I'm currently trying to implement this using an optional dependency on python-xlib. See #33.

Also see:

https://github.com/moses-palmer/pynput/blob/master/lib/pynput/keyboard/_xorg.py#L522-L528

def _suppress_start(self, display):
    display.screen().root.grab_keyboard(
        self._event_mask, Xlib.X.GrabModeAsync, Xlib.X.GrabModeAsync,
        Xlib.X.CurrentTime)


def _suppress_stop(self, display):
    display.ungrab_keyboard(Xlib.X.CurrentTime)

The Xlib.display.Window.grab_key or Xlib.display.Window.grab_keyboard APIs from http://python-xlib.sourceforge.net/doc/html/python-xlib_21.html may be useful in the linux implementation.

@adnion Are you able to share your workaround using xinput? I'd be interested to see if it works for me. Thanks

commented

Of course, but be aware that only the configured global hotkeys work when your keyboard is disabled.

Disable Keyboard:

os.system('xinput --set-prop "yourkeyboard" "Device Enabled" 0')
os.system('xinput_toggle.sh')
# add some global hotkeys below
keyboard.add_hotkey('a', do, args=["a"],  suppress=True, timeout=0, trigger_on_release=False)

xinput_toggle.sh

#!/usr/bin/bash
# toggles keyboard that has "Keyboard" in its name
SEARCH=Keyboard
ids=$(xinput --list | awk -v search="$SEARCH" \
    '$0 ~ search {match($0, /id=[0-9]+/);\
                  if (RSTART) \
                    print substr($0, RSTART+3, RLENGTH-3)\
                 }'\
     )
for i in $ids
do
# echo $i
 STATE=$(xinput list-props $i | grep "Device Enabled" | grep -o "[01]$")
 if [ $STATE -eq 1 ];then
   xinput --disable $i
 else
   xinput --enable $i
 fi
done

Enable Keyboard:

os.system('xinput --set-prop "yourkeyboard" "Device Enabled" 1')
os.system('xinput_toggle.sh')
keyboard.unhook_all()
# add hotkey to trigger the script
# calls function do(action) with argument "powerswitch" if key 'alt gr + h' are pressed
keyboard.add_hotkey('alt gr + h', do, args=["powerswitch"],  suppress=True, timeout=0, trigger_on_release=False)

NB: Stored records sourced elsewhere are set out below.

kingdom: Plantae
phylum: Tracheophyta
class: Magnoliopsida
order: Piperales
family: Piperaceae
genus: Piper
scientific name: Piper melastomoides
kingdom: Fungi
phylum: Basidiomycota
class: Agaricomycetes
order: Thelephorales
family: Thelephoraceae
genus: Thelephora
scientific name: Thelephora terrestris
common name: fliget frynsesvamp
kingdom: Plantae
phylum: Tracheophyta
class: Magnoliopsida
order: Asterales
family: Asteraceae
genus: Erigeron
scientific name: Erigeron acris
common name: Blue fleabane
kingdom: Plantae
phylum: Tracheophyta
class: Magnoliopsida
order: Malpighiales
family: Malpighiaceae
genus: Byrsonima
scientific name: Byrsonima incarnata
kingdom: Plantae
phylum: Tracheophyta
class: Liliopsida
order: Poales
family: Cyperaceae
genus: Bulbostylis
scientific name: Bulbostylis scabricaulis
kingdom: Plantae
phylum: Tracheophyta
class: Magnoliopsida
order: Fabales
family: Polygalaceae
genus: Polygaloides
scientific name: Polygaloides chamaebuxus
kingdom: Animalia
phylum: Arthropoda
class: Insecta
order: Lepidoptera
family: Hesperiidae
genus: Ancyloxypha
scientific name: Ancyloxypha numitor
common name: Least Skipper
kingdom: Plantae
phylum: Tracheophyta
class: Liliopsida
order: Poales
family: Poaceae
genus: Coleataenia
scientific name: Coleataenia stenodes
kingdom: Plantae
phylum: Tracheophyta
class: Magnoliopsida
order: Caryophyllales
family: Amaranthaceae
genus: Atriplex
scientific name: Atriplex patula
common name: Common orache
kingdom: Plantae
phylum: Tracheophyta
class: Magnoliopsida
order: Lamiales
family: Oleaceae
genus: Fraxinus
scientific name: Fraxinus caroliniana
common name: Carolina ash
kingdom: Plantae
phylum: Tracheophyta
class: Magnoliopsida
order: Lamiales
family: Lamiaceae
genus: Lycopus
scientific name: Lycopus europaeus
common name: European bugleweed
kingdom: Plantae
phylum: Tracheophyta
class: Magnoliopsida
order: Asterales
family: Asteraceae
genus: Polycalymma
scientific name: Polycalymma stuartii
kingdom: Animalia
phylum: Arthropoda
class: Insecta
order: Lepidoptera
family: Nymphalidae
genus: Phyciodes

I use pyautogui.PAUSE=0.000001 to reduce input lag. I hope this helps 👍

commented

Plover, a popular python project looks to be suppressing x11 events and not kernel events, too.
I am also eagerly awaiting kernel level key suppression with this awesome library.

@wis Thanks. Confirmed. I hope this project can integrate Plover's KeyboardCapture, which successfully provides a middleware bewteen user input and X11 keyboard events.

I understand correctly that add_hotkeys with suppress=True is blocking default global keys? When I run such script, action like alt+tab or alt+shift dont works. Despite the fact that they are not in add_hotkeys. Even mouse do stange things. When script closed or suppress=False works correctly (Windows 7)

I understand correctly that add_hotkeys with suppress=True is blocking default global keys? When I run such script, action like alt+tab or alt+shift dont works. Despite the fact that they are not in add_hotkeys. Even mouse do stange things. When script closed or suppress=False works correctly (Windows 7)

Suppression blocks only the hotkeys you manually added, and doesn't touch unrelated keys. Additonally, this topic is for a Linux issue, and there's no support for key suppression on Linux at the moment

When I add ctrl+shift+a, alt+c, shift+5 and alt+x, space with suppress=True, default keys like alt+tab or alt+shift dont work on Windows.
Look at video. The first run with suppress=True, hotkey shift+alt dont change language. The second run suppress=False, shift+alt change language.

When I add ctrl+shift+a, alt+c, shift+5 and alt+x, space with suppress=True, default keys like alt+tab or alt+shift dont work on Windows. Look at video. The first run with suppress=True, hotkey shift+alt dont change language. The second run suppress=False, shift+alt change language.

Ah, that looks like a bug! The current version has a few known shortcomings. The goods news is that a replacement for the core engine is almost done, via the 'new_core' branch, and will be merged soon.